REQUIRED ACTION
A word-for-word copy of the records that follow is needed, with every picture omitted.

RECORDS PROVIDED

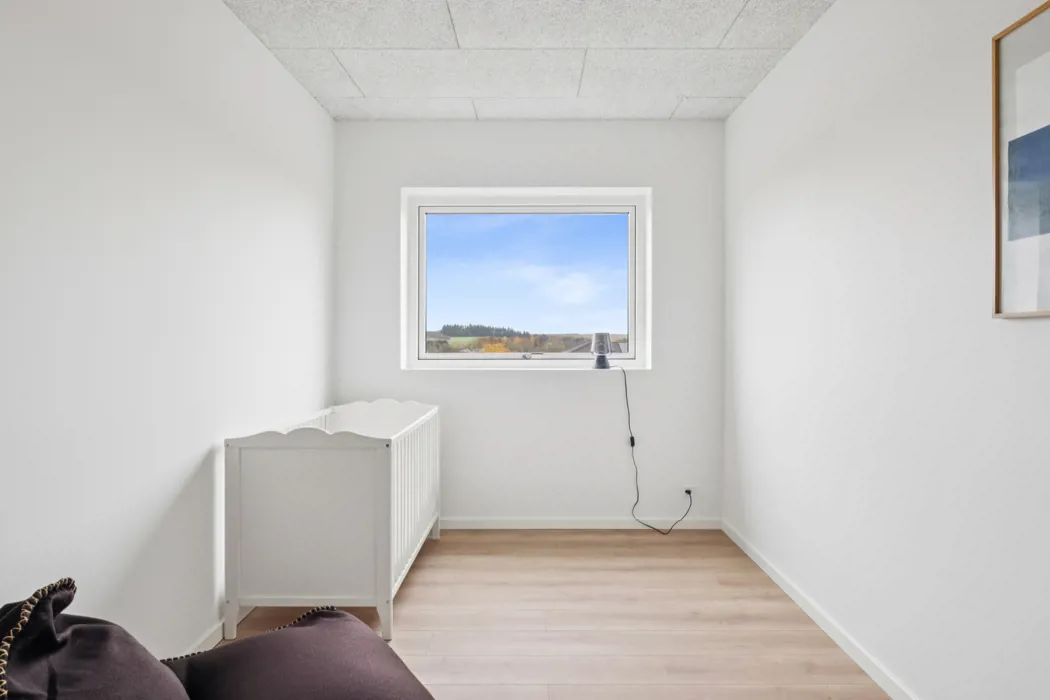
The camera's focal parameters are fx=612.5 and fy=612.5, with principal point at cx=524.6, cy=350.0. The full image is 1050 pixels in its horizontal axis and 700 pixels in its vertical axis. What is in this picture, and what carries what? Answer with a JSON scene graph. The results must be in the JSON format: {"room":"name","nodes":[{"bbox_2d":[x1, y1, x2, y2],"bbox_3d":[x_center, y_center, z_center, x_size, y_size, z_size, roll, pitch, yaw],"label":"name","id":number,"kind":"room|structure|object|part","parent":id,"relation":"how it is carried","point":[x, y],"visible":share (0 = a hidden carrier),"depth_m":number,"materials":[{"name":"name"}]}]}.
{"room":"bedroom","nodes":[
{"label":"bedroom","id":0,"kind":"room"},
{"bbox_2d":[0,580,192,699],"bbox_3d":[-0.756,0.597,1.005,0.373,0.407,0.497,0,1,-30],"label":"cushion","id":1,"kind":"object","parent":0,"point":[126,660],"visible":0.91,"depth_m":1.02,"materials":[{"name":"fabric"}]},
{"bbox_2d":[0,0,335,669],"bbox_3d":[-1.267,-0.106,1.455,0.168,2.458,4.774,0,0,0],"label":"left wall","id":2,"kind":"structure","parent":0,"point":[218,9],"depth_m":1.89,"materials":[{"name":"white paint"}]},
{"bbox_2d":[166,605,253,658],"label":"left baseboard","id":3,"kind":"structure","parent":2,"relation":"attached to","point":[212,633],"depth_m":2.25,"materials":[{"name":"white paint"}]},
{"bbox_2d":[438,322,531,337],"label":"trees","id":4,"kind":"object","parent":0,"point":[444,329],"visible":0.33,"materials":[{"name":"green plant"}]},
{"bbox_2d":[196,0,858,121],"bbox_3d":[0.011,-1.404,1.683,2.608,0.115,4.573,0,0,0],"label":"ceiling","id":5,"kind":"structure","parent":0,"point":[315,92],"depth_m":2.79,"materials":[{"name":"white tile"}]},
{"bbox_2d":[332,117,723,524],"bbox_3d":[0.007,-0.152,3.799,2.358,2.466,0.229,0,0,0],"label":"back wall","id":6,"kind":"structure","parent":0,"point":[545,125],"depth_m":3.69,"materials":[{"name":"white paint"}]},
{"bbox_2d":[400,186,651,369],"bbox_3d":[0.014,-0.439,3.884,1.514,1.123,0.128,0,0,0],"label":"window","id":7,"kind":"structure","parent":6,"relation":"in","point":[631,356],"depth_m":3.87,"materials":[{"name":"clear glass"}]},
{"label":"glass pane","id":8,"kind":"part","parent":7,"relation":"part of","materials":[{"name":"glass"}]},
{"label":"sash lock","id":9,"kind":"part","parent":7,"relation":"part of","materials":[{"name":"metal"}]},
{"bbox_2d":[590,331,611,369],"bbox_3d":[0.480,-0.002,3.866,0.131,0.232,0.131,0,0,0],"label":"table lamp","id":10,"kind":"object","parent":7,"relation":"on","point":[603,345],"visible":1,"depth_m":3.82,"materials":[{"name":"metal"}]},
{"bbox_2d":[623,364,693,536],"bbox_3d":[0.798,0.586,3.673,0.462,0.996,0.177,0,0,0],"label":"power cord","id":11,"kind":"object","parent":10,"relation":"hanging from","point":[631,443],"visible":0.98,"depth_m":3.69,"materials":[{"name":"black plastic"}]},
{"bbox_2d":[440,517,722,529],"bbox_3d":[0.011,1.047,3.708,2.323,0.068,0.014,0,0,0],"label":"back baseboard","id":12,"kind":"structure","parent":6,"relation":"attached to","point":[522,523],"depth_m":3.70,"materials":[{"name":"white paint"}]},
{"bbox_2d":[682,485,695,498],"bbox_3d":[0.982,0.856,3.674,0.088,0.083,0.016,0,0,0],"label":"wall socket","id":13,"kind":"object","parent":6,"relation":"attached to","point":[689,488],"visible":0.7,"depth_m":3.67,"materials":[{"name":"white plastic"}]},
{"bbox_2d":[190,528,907,699],"bbox_3d":[-0.022,1.161,1.533,2.608,0.102,4.798,0,0,0],"label":"floor","id":14,"kind":"structure","parent":0,"point":[426,572],"depth_m":2.47,"materials":[{"name":"brown wood"}]},
{"bbox_2d":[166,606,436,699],"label":"cushion","id":15,"kind":"object","parent":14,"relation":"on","point":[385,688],"visible":0.89,"depth_m":1.29,"materials":[{"name":"fabric"}]},
{"bbox_2d":[223,400,438,644],"bbox_3d":[-0.821,0.692,2.923,0.630,0.813,1.237,0,0,0],"label":"crib","id":16,"kind":"object","parent":14,"relation":"on","point":[233,468],"visible":0.94,"depth_m":2.34,"materials":[{"name":"white wood"}]},
{"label":"leg","id":17,"kind":"part","parent":16,"relation":"part of","materials":[{"name":"white wood"}]},
{"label":"leg","id":18,"kind":"part","parent":16,"relation":"part of","materials":[{"name":"white wood"}]},
{"bbox_2d":[724,0,1049,699],"bbox_3d":[1.274,-0.108,1.477,0.169,2.453,4.686,0,0,0],"label":"right wall","id":19,"kind":"structure","parent":0,"point":[785,70],"depth_m":1.97,"materials":[{"name":"white paint"}]},
{"bbox_2d":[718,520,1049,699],"bbox_3d":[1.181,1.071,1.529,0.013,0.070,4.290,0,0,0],"label":"right baseboard","id":20,"kind":"structure","parent":19,"relation":"attached to","point":[769,570],"depth_m":2.36,"materials":[{"name":"white paint"}]},
{"bbox_2d":[992,0,1049,319],"bbox_3d":[1.171,-0.433,1.209,0.023,0.705,0.649,0,0,0],"label":"framed picture","id":21,"kind":"object","parent":19,"relation":"attached to","point":[997,290],"visible":1,"depth_m":1.44},
{"label":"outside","id":22,"kind":"structure","parent":0,"visible":0},
{"bbox_2d":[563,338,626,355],"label":"house","id":23,"kind":"structure","parent":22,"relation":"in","point":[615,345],"materials":[{"name":"grey"}]}
]}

EXERCISE ANSWER
The camera's focal parameters are fx=612.5 and fy=612.5, with principal point at cx=524.6, cy=350.0. The full image is 1050 pixels in its horizontal axis and 700 pixels in its vertical axis. What is in this picture, and what carries what? Answer with a JSON scene graph. The results must be in the JSON format: {"room":"name","nodes":[{"bbox_2d":[x1, y1, x2, y2],"bbox_3d":[x_center, y_center, z_center, x_size, y_size, z_size, roll, pitch, yaw],"label":"name","id":number,"kind":"room|structure|object|part","parent":id,"relation":"how it is carried","point":[x, y],"visible":share (0 = a hidden carrier),"depth_m":number,"materials":[{"name":"name"}]}]}.
{"room":"bedroom","nodes":[
{"label":"bedroom","id":0,"kind":"room"},
{"bbox_2d":[0,580,192,699],"bbox_3d":[-0.756,0.597,1.005,0.373,0.407,0.497,0,1,-30],"label":"cushion","id":1,"kind":"object","parent":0,"point":[126,660],"visible":0.91,"depth_m":1.02,"materials":[{"name":"fabric"}]},
{"bbox_2d":[0,0,335,669],"bbox_3d":[-1.267,-0.106,1.455,0.168,2.458,4.774,0,0,0],"label":"left wall","id":2,"kind":"structure","parent":0,"point":[218,9],"depth_m":1.89,"materials":[{"name":"white paint"}]},
{"bbox_2d":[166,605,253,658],"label":"left baseboard","id":3,"kind":"structure","parent":2,"relation":"attached to","point":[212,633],"depth_m":2.25,"materials":[{"name":"white paint"}]},
{"bbox_2d":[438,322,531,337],"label":"trees","id":4,"kind":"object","parent":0,"point":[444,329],"visible":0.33,"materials":[{"name":"green plant"}]},
{"bbox_2d":[196,0,858,121],"bbox_3d":[0.011,-1.404,1.683,2.608,0.115,4.573,0,0,0],"label":"ceiling","id":5,"kind":"structure","parent":0,"point":[315,92],"depth_m":2.79,"materials":[{"name":"white tile"}]},
{"bbox_2d":[332,117,723,524],"bbox_3d":[0.007,-0.152,3.799,2.358,2.466,0.229,0,0,0],"label":"back wall","id":6,"kind":"structure","parent":0,"point":[545,125],"depth_m":3.69,"materials":[{"name":"white paint"}]},
{"bbox_2d":[400,186,651,369],"bbox_3d":[0.014,-0.439,3.884,1.514,1.123,0.128,0,0,0],"label":"window","id":7,"kind":"structure","parent":6,"relation":"in","point":[631,356],"depth_m":3.87,"materials":[{"name":"clear glass"}]},
{"label":"glass pane","id":8,"kind":"part","parent":7,"relation":"part of","materials":[{"name":"glass"}]},
{"label":"sash lock","id":9,"kind":"part","parent":7,"relation":"part of","materials":[{"name":"metal"}]},
{"bbox_2d":[590,331,611,369],"bbox_3d":[0.480,-0.002,3.866,0.131,0.232,0.131,0,0,0],"label":"table lamp","id":10,"kind":"object","parent":7,"relation":"on","point":[603,345],"visible":1,"depth_m":3.82,"materials":[{"name":"metal"}]},
{"bbox_2d":[623,364,693,536],"bbox_3d":[0.798,0.586,3.673,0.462,0.996,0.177,0,0,0],"label":"power cord","id":11,"kind":"object","parent":10,"relation":"hanging from","point":[631,443],"visible":0.98,"depth_m":3.69,"materials":[{"name":"black plastic"}]},
{"bbox_2d":[440,517,722,529],"bbox_3d":[0.011,1.047,3.708,2.323,0.068,0.014,0,0,0],"label":"back baseboard","id":12,"kind":"structure","parent":6,"relation":"attached to","point":[522,523],"depth_m":3.70,"materials":[{"name":"white paint"}]},
{"bbox_2d":[682,485,695,498],"bbox_3d":[0.982,0.856,3.674,0.088,0.083,0.016,0,0,0],"label":"wall socket","id":13,"kind":"object","parent":6,"relation":"attached to","point":[689,488],"visible":0.7,"depth_m":3.67,"materials":[{"name":"white plastic"}]},
{"bbox_2d":[190,528,907,699],"bbox_3d":[-0.022,1.161,1.533,2.608,0.102,4.798,0,0,0],"label":"floor","id":14,"kind":"structure","parent":0,"point":[426,572],"depth_m":2.47,"materials":[{"name":"brown wood"}]},
{"bbox_2d":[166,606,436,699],"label":"cushion","id":15,"kind":"object","parent":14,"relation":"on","point":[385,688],"visible":0.89,"depth_m":1.29,"materials":[{"name":"fabric"}]},
{"bbox_2d":[223,400,438,644],"bbox_3d":[-0.821,0.692,2.923,0.630,0.813,1.237,0,0,0],"label":"crib","id":16,"kind":"object","parent":14,"relation":"on","point":[233,468],"visible":0.94,"depth_m":2.34,"materials":[{"name":"white wood"}]},
{"label":"leg","id":17,"kind":"part","parent":16,"relation":"part of","materials":[{"name":"white wood"}]},
{"label":"leg","id":18,"kind":"part","parent":16,"relation":"part of","materials":[{"name":"white wood"}]},
{"bbox_2d":[724,0,1049,699],"bbox_3d":[1.274,-0.108,1.477,0.169,2.453,4.686,0,0,0],"label":"right wall","id":19,"kind":"structure","parent":0,"point":[785,70],"depth_m":1.97,"materials":[{"name":"white paint"}]},
{"bbox_2d":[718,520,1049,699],"bbox_3d":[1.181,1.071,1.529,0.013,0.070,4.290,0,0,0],"label":"right baseboard","id":20,"kind":"structure","parent":19,"relation":"attached to","point":[769,570],"depth_m":2.36,"materials":[{"name":"white paint"}]},
{"bbox_2d":[992,0,1049,319],"bbox_3d":[1.171,-0.433,1.209,0.023,0.705,0.649,0,0,0],"label":"framed picture","id":21,"kind":"object","parent":19,"relation":"attached to","point":[997,290],"visible":1,"depth_m":1.44},
{"label":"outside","id":22,"kind":"structure","parent":0,"visible":0},
{"bbox_2d":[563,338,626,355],"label":"house","id":23,"kind":"structure","parent":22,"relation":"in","point":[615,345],"materials":[{"name":"grey"}]}
]}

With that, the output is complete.